**PASSAGE GIVEN**

______________________________

Wesley So made it to the semifinals of the World Fischer
Random Chess Championship after defeating (6.5-1.5) Vladislav Fedoseev in the quarterfinals last
October 6, 2019 to join Fabiano Caruana, Ian Nepomniachtchi, and world champion
Magnus Carlsen in the Final Four. The Bacoor-born chess prodigy will meet them
this October 26 in Norway.
The International Chess Federation (FIDE) runs the
tournament. Fischer Random has different rules from the ordinary or classical
chess we know. Just ask the experts to explain to you about it. Honestly, I can’t.
In an interview at Chess.Com by David Cox posted in April
10, 2019, Wesley So, the Philippine-born chess wonder and world’s top 10,
recollects how he met former actress Lotis Key. So said, “I was staying with
this Filipino guy during the tournament, and he put on a dinner party where I
met Lotis and her family …. [T]hey gave me a place to stay, which was only
supposed to be a short-term thing, six months to help me get my paperwork and
everything sorted out. They’d always supported a lot of foster children through
their local church. But then within 10 months of that Christmas, I was living
with them full-time and they adopted me.” Lotis Key, erstwhile Dolphy’s
leading lady, is married to Bambi Kabigting, a former basketeer who now lives in the US.

______________________________

**EXERCISE REQUIREMENTS**
1 – Answer these questions using the passage on Wesley So.
(a) Whom did So defeat in the quarterfinals, and by what score?
(b) Which organization runs the tournament?
(c) To whom is Lotis Key married?
2 – Write the next part of the passage on Wesley So, picking up after its final sentence.

**DATASET RECORDS**
______________________________

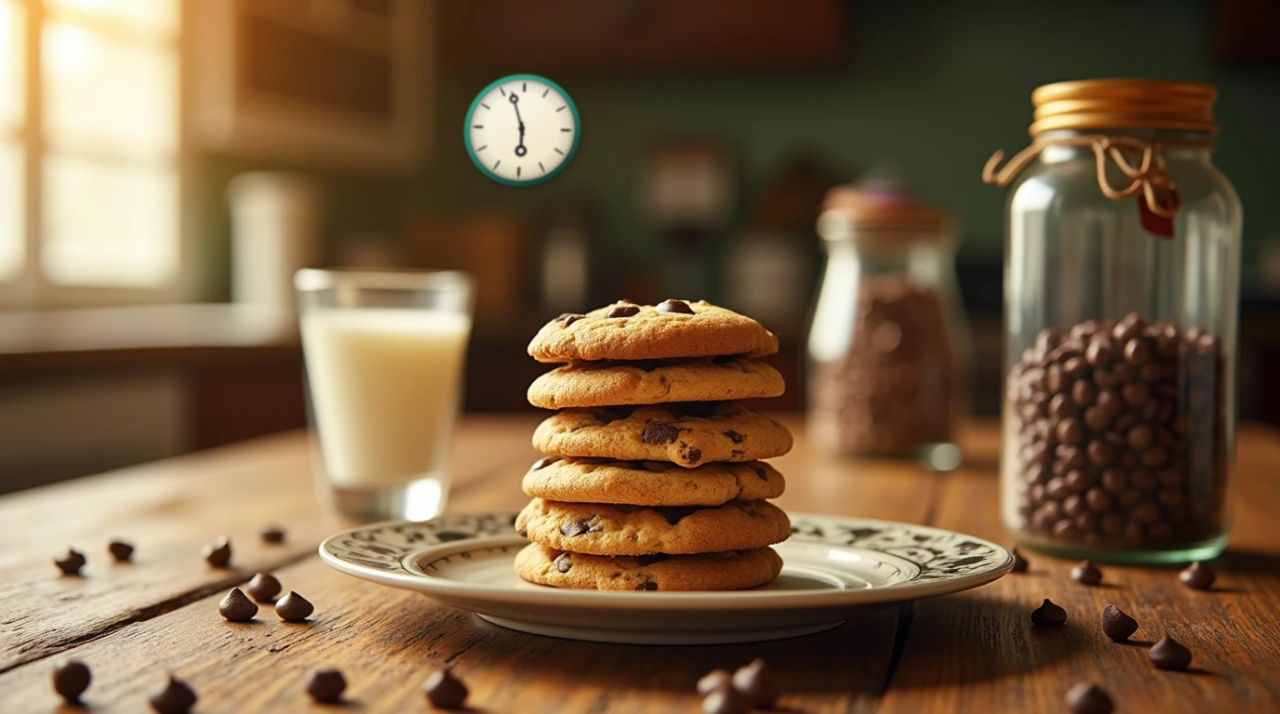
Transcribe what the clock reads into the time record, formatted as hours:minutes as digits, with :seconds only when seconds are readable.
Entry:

______________________________

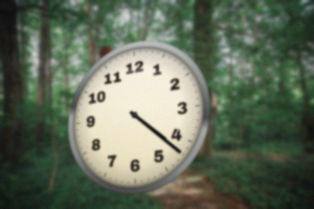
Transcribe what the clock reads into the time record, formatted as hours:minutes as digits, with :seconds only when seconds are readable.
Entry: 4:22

______________________________

**RESPONSES TO THE TASKS**
1 –
(a) Vladislav Fedoseev, by 6.5-1.5.
(b) The International Chess Federation (FIDE).
(c) Bambi Kabigting, a former basketeer.

2 –
Wesley So’s surrogate father has ancestry in San Jose,
Occidental Mindoro. He is a first cousin from maternal side of my high school
batch mate Francisco “King” Banta, a resident of San Roque and a basketball
referee in town. King, by the way is the youngest of Lt. Col. Jose Banta and
Pilar Trinidad. Pilar had a sister named Estrella (or Esther) who later tied
knots with Ramon Kabigting. Ramon and Esther are the parents of Renato
nicknamed “Bambi,” now foster father of Wesley So. Bambi is the subject of my
conversation with his cousin King through private messenger at Facebook the
other night.
Renato “Bambi” Kabigting is a former college basketball star
who played for the Ateneo Blue Eagles and Crispa Redmanizers and from there
moving on to several professional basketball teams including San Miguel (1982),
Alaska and Great Taste (1986). He had a short stint in the PBA though. In 2014,
Lotis and Bambi took Wesley into their family.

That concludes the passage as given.